→ PROBLEM DESCRIPTION
Reproduce the text of each item below line for line, keeping every word and line break unchanged.

→ ENTRIES SHOWN
=== Begin Enclosure ===

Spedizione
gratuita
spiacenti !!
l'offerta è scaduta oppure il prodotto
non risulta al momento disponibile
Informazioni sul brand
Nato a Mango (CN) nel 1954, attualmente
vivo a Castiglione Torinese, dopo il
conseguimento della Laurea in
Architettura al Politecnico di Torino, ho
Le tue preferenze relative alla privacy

=== End Enclosure ===

→ RESULT
Spedizione
gratuita
spiacenti !!
l'offerta è scaduta oppure il prodotto
non risulta al momento disponibile
Informazioni sul brand
Nato a Mango (CN) nel 1954, attualmente
vivo a Castiglione Torinese, dopo il
conseguimento della Laurea in
Architettura al Politecnico di Torino, ho
Le tue preferenze relative alla privacy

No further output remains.